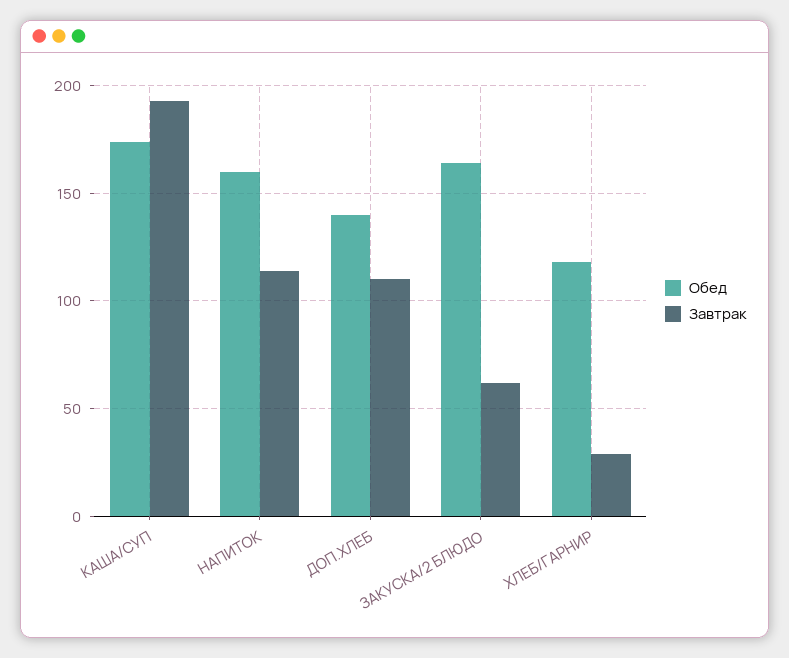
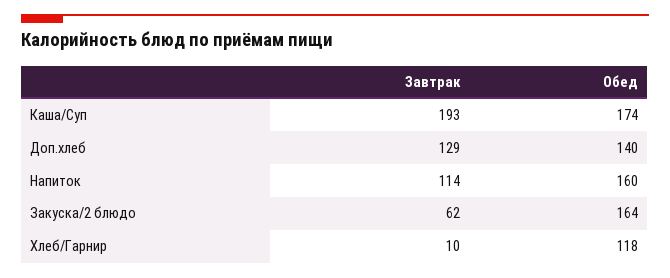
  {
    "Обед": {
      "КАША/СУП": 174,
      "НАПИТОК": 160,
      "ДОП.ХЛЕБ": 140,
      "ЗАКУСКА/2 БЛЮДО": 164,
      "ХЛЕБ/ГАРНИР": 118
    },
    "Завтрак": {
      "КАША/СУП": 193,
      "НАПИТОК": 114,
-     "ДОП.ХЛЕБ": 110,
+     "ДОП.ХЛЕБ": 129,
      "ЗАКУСКА/2 БЛЮДО": 62,
-     "ХЛЕБ/ГАРНИР": 30
+     "ХЛЕБ/ГАРНИР": 10
    }
  }

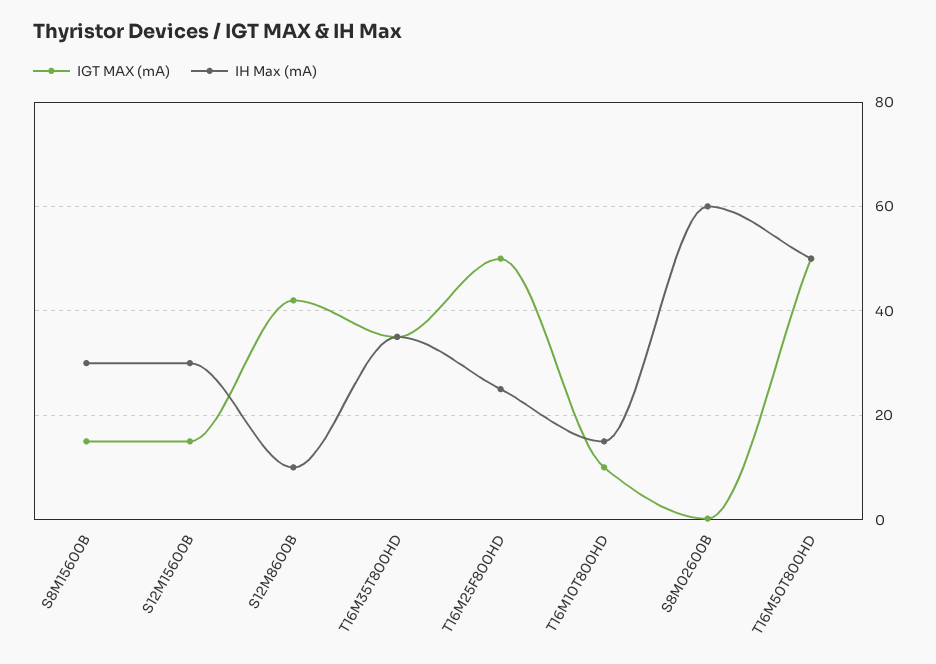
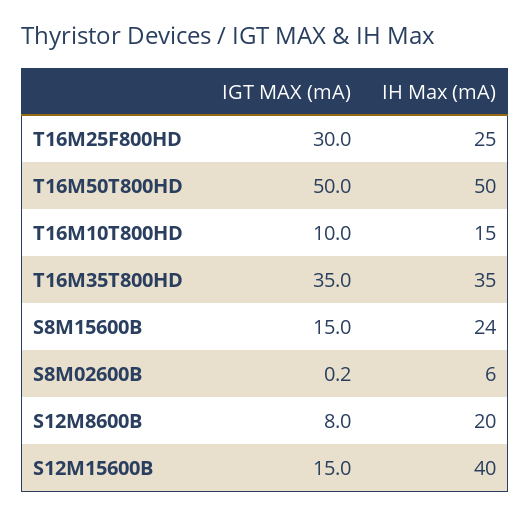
  {
    "IGT MAX (mA)": {
      "S8M15600B": 15,
      "S12M15600B": 15,
-     "S12M8600B": 42,
+     "S12M8600B": 8,
      "T16M35T800HD": 35,
-     "T16M25F800HD": 50,
+     "T16M25F800HD": 30,
      "T16M10T800HD": 10,
      "S8M02600B": 0.2,
      "T16M50T800HD": 50
    },
    "IH Max (mA)": {
-     "S8M15600B": 30,
+     "S8M15600B": 24,
-     "S12M15600B": 30,
+     "S12M15600B": 40,
-     "S12M8600B": 10,
+     "S12M8600B": 20,
      "T16M35T800HD": 35,
      "T16M25F800HD": 25,
      "T16M10T800HD": 15,
-     "S8M02600B": 60,
+     "S8M02600B": 6,
      "T16M50T800HD": 50
    }
  }

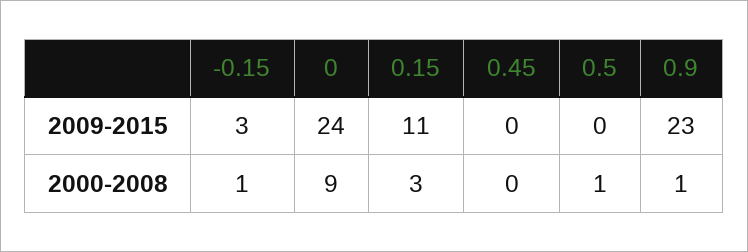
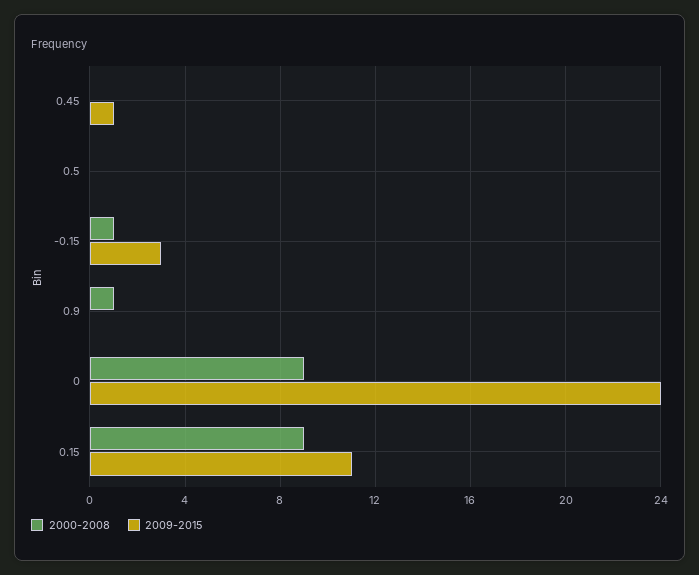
  {
    "2009-2015": {
      "-0.15": 3,
      "0": 24,
      "0.15": 11,
-     "0.45": 0,
+     "0.45": 1,
      "0.5": 0,
-     "0.9": 23
+     "0.9": 0
    },
    "2000-2008": {
      "-0.15": 1,
      "0": 9,
-     "0.15": 3,
+     "0.15": 9,
      "0.45": 0,
-     "0.5": 1,
+     "0.5": 0,
      "0.9": 1
    }
  }

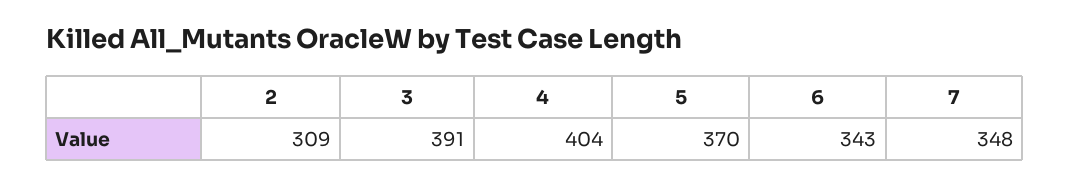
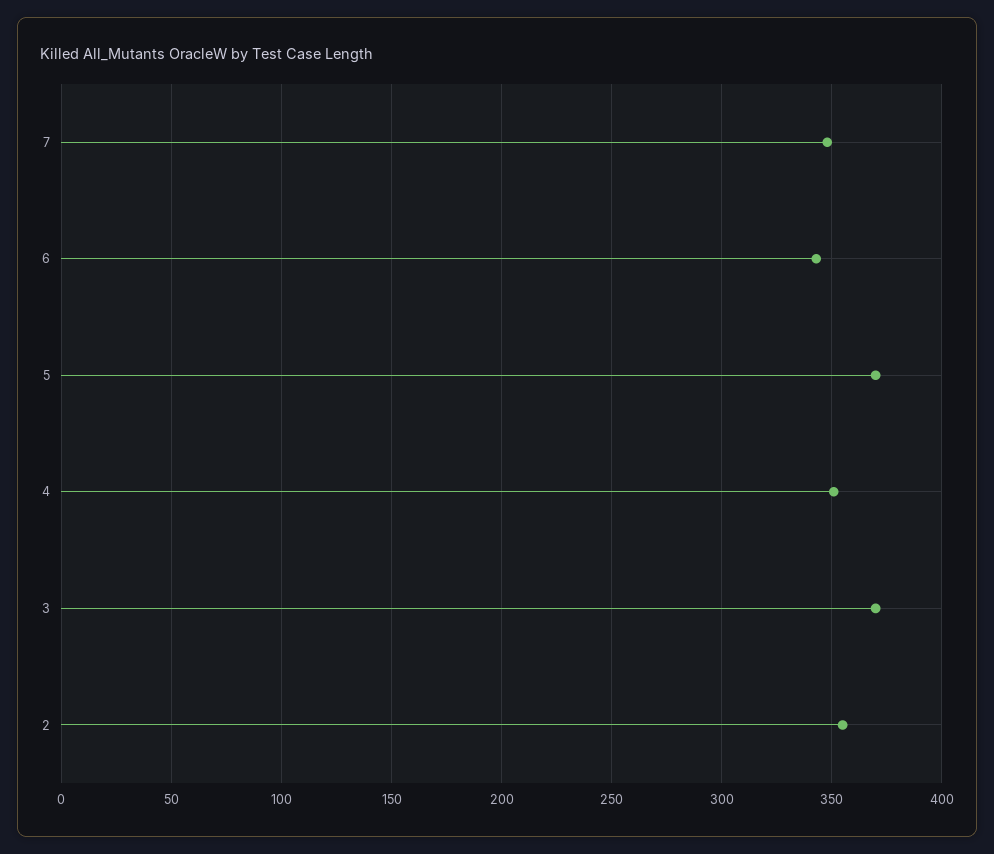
  {
-   "2": 309,
+   "2": 355,
-   "3": 391,
+   "3": 370,
-   "4": 404,
+   "4": 350,
    "5": 370,
    "6": 343,
    "7": 348
  }

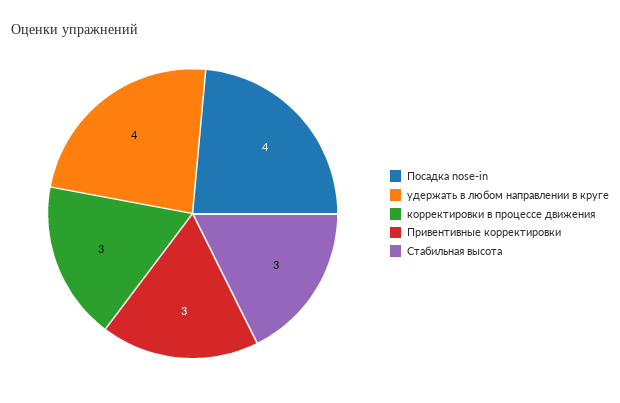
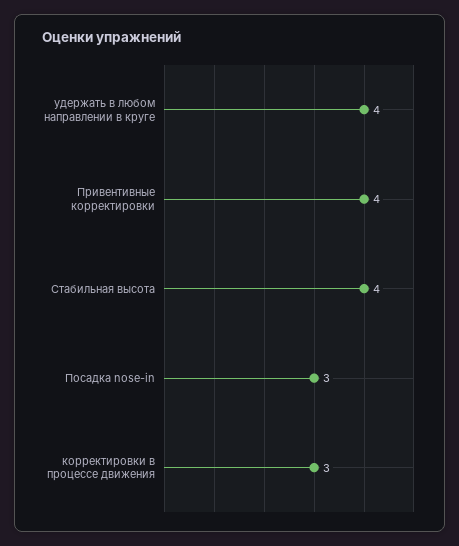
  {
-   "Посадка nose-in": 4,
+   "Посадка nose-in": 3,
    "удержать в любом направлении в круге": 4,
    "корректировки в процессе движения": 3,
-   "Привентивные корректировки": 3,
+   "Привентивные корректировки": 4,
-   "Стабильная высота": 3
+   "Стабильная высота": 4
  }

### EXERCISE REQUIREMENTS
Would you give the material back exactly, minus the pictures?

### RESULT FOR THIS EXERCISE
  {
    "Обед": {
      "КАША/СУП": 174,
      "НАПИТОК": 160,
      "ДОП.ХЛЕБ": 140,
      "ЗАКУСКА/2 БЛЮДО": 164,
      "ХЛЕБ/ГАРНИР": 118
    },
    "Завтрак": {
      "КАША/СУП": 193,
      "НАПИТОК": 114,
-     "ДОП.ХЛЕБ": 110,
+     "ДОП.ХЛЕБ": 129,
      "ЗАКУСКА/2 БЛЮДО": 62,
-     "ХЛЕБ/ГАРНИР": 30
+     "ХЛЕБ/ГАРНИР": 10
    }
  }

  {
    "IGT MAX (mA)": {
      "S8M15600B": 15,
      "S12M15600B": 15,
-     "S12M8600B": 42,
+     "S12M8600B": 8,
      "T16M35T800HD": 35,
-     "T16M25F800HD": 50,
+     "T16M25F800HD": 30,
      "T16M10T800HD": 10,
      "S8M02600B": 0.2,
      "T16M50T800HD": 50
    },
    "IH Max (mA)": {
-     "S8M15600B": 30,
+     "S8M15600B": 24,
-     "S12M15600B": 30,
+     "S12M15600B": 40,
-     "S12M8600B": 10,
+     "S12M8600B": 20,
      "T16M35T800HD": 35,
      "T16M25F800HD": 25,
      "T16M10T800HD": 15,
-     "S8M02600B": 60,
+     "S8M02600B": 6,
      "T16M50T800HD": 50
    }
  }

  {
    "2009-2015": {
      "-0.15": 3,
      "0": 24,
      "0.15": 11,
-     "0.45": 0,
+     "0.45": 1,
      "0.5": 0,
-     "0.9": 23
+     "0.9": 0
    },
    "2000-2008": {
      "-0.15": 1,
      "0": 9,
-     "0.15": 3,
+     "0.15": 9,
      "0.45": 0,
-     "0.5": 1,
+     "0.5": 0,
      "0.9": 1
    }
  }

  {
-   "2": 309,
+   "2": 355,
-   "3": 391,
+   "3": 370,
-   "4": 404,
+   "4": 350,
    "5": 370,
    "6": 343,
    "7": 348
  }

  {
-   "Посадка nose-in": 4,
+   "Посадка nose-in": 3,
    "удержать в любом направлении в круге": 4,
    "корректировки в процессе движения": 3,
-   "Привентивные корректировки": 3,
+   "Привентивные корректировки": 4,
-   "Стабильная высота": 3
+   "Стабильная высота": 4
  }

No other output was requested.